**Task goal**
Look through the records below and collect all lines that hold the string "Left".

(The records begins)

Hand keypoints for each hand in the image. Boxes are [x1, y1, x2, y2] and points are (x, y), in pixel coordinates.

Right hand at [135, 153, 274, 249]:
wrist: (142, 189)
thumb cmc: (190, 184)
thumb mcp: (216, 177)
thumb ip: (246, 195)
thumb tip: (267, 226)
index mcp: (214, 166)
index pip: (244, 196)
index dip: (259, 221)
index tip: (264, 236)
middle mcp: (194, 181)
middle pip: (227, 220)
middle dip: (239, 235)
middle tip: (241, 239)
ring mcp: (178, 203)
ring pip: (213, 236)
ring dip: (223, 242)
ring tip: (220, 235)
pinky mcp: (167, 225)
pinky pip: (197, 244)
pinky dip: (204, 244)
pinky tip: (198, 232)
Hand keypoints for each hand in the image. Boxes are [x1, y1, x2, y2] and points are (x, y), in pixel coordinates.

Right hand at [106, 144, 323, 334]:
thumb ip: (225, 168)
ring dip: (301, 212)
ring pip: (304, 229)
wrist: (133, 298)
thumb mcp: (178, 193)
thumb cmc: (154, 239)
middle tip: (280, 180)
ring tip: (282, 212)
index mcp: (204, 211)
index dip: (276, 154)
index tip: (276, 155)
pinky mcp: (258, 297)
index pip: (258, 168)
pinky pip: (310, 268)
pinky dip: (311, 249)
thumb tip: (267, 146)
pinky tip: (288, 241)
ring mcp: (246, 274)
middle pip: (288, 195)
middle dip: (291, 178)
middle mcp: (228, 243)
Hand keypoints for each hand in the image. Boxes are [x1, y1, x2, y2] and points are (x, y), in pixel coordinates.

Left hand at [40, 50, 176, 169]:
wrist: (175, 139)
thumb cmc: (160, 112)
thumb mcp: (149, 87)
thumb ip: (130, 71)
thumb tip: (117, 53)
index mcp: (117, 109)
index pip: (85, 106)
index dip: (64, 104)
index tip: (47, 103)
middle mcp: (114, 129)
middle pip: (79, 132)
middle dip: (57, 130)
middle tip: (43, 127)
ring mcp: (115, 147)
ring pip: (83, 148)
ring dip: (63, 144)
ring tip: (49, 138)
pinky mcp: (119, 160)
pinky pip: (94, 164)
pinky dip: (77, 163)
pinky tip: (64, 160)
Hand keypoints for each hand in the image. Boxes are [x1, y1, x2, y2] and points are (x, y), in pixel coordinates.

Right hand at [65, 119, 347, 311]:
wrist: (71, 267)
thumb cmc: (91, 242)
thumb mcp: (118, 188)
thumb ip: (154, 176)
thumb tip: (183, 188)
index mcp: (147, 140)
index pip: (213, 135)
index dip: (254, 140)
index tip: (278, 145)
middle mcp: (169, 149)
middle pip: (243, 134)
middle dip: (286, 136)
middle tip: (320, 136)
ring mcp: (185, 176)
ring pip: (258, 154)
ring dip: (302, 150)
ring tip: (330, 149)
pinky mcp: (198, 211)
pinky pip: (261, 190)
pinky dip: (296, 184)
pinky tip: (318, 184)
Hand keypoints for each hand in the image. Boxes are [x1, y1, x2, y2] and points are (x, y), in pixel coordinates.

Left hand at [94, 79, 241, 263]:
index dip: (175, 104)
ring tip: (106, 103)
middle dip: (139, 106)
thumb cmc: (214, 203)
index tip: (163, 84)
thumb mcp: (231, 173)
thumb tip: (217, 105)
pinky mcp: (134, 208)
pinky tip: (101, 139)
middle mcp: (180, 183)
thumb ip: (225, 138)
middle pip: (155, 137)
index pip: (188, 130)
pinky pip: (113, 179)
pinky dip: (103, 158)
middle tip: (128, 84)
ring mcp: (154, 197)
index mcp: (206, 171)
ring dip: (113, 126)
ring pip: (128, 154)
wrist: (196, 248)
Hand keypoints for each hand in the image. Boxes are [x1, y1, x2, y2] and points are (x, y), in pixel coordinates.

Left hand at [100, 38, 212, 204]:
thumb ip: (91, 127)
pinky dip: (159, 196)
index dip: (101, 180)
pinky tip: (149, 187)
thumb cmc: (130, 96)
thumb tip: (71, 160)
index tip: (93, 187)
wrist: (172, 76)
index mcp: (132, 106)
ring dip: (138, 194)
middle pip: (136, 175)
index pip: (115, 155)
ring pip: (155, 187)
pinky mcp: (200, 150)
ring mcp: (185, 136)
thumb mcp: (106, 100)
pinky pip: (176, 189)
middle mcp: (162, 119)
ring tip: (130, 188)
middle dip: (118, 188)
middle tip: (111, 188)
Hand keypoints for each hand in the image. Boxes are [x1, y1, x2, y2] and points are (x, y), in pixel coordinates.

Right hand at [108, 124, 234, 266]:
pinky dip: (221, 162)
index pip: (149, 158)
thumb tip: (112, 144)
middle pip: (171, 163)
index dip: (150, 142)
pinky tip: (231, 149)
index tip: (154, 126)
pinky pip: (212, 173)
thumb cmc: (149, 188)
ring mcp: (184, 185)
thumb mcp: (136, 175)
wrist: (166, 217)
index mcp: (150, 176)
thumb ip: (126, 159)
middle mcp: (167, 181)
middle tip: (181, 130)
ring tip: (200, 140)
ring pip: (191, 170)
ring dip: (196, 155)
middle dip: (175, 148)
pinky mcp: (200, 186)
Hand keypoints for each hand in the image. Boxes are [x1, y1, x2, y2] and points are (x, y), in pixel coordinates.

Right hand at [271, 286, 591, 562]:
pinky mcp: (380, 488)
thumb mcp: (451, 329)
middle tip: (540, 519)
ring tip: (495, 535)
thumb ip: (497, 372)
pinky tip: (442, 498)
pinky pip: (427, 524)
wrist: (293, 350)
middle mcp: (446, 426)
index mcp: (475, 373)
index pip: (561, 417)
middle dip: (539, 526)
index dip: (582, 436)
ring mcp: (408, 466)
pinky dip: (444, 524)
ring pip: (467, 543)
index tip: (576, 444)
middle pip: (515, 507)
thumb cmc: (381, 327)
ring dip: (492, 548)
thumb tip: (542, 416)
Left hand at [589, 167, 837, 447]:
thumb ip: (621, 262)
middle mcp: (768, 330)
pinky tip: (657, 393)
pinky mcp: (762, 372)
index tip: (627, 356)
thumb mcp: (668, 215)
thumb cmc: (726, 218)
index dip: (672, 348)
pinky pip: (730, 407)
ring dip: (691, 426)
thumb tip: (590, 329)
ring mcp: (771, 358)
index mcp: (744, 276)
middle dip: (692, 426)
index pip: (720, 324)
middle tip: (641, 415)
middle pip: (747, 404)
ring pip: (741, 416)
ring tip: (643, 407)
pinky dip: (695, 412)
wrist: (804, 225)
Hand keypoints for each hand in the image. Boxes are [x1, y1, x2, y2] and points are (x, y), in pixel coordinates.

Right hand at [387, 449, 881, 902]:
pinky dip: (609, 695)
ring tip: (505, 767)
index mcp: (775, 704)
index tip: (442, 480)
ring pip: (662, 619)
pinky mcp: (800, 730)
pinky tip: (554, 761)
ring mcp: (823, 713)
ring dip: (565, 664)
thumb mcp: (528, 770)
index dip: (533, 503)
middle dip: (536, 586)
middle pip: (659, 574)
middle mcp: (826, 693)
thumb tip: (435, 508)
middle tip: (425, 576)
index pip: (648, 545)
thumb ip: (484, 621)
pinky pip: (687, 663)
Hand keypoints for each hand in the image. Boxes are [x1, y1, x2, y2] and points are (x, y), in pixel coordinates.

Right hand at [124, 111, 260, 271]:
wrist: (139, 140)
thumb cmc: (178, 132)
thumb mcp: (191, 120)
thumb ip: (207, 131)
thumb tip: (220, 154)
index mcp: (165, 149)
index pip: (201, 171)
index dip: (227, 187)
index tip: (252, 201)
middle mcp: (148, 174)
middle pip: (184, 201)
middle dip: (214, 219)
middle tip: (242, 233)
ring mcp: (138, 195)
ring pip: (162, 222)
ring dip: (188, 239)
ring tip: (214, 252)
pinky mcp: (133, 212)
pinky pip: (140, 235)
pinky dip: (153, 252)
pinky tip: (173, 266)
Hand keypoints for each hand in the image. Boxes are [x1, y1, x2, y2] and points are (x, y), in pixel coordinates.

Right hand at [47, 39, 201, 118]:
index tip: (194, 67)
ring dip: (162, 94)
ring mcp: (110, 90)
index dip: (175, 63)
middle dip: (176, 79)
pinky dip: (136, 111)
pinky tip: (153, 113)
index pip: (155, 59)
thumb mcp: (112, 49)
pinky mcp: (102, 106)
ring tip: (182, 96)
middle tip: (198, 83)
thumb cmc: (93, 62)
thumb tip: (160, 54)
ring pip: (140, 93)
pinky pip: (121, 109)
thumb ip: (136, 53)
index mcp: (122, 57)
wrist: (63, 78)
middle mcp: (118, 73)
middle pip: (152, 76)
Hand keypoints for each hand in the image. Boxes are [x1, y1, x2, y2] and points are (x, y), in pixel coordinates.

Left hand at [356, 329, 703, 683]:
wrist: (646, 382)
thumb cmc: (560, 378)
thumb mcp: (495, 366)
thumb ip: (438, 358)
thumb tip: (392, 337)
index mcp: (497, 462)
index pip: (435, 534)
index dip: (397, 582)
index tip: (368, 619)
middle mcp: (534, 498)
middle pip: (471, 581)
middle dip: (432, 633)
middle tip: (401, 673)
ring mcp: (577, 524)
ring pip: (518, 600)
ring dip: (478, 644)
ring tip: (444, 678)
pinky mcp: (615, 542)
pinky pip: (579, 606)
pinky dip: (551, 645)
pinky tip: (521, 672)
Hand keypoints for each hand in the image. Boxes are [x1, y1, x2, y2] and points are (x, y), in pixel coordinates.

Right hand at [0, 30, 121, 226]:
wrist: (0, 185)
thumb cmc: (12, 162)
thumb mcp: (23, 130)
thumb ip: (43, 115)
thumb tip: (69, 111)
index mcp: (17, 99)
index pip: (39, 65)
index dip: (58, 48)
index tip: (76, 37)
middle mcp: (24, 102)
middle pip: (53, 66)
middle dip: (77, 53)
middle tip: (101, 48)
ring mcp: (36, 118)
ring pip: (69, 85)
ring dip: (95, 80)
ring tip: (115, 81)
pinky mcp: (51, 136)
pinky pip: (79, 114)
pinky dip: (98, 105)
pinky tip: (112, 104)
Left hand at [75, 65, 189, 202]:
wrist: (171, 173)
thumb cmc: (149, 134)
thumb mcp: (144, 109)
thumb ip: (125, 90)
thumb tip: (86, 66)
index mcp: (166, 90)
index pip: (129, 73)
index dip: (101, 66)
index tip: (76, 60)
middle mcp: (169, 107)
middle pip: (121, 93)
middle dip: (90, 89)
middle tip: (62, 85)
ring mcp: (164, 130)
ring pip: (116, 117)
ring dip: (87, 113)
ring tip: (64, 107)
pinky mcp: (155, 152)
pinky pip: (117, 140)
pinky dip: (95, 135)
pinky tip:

(The records ends)

**Answer box**
Left hand at [40, 50, 176, 169]:
Left hand at [94, 79, 241, 263]:
Left hand at [100, 38, 212, 204]:
Left hand at [589, 167, 837, 447]:
Left hand at [356, 329, 703, 683]:
Left hand at [75, 65, 189, 202]:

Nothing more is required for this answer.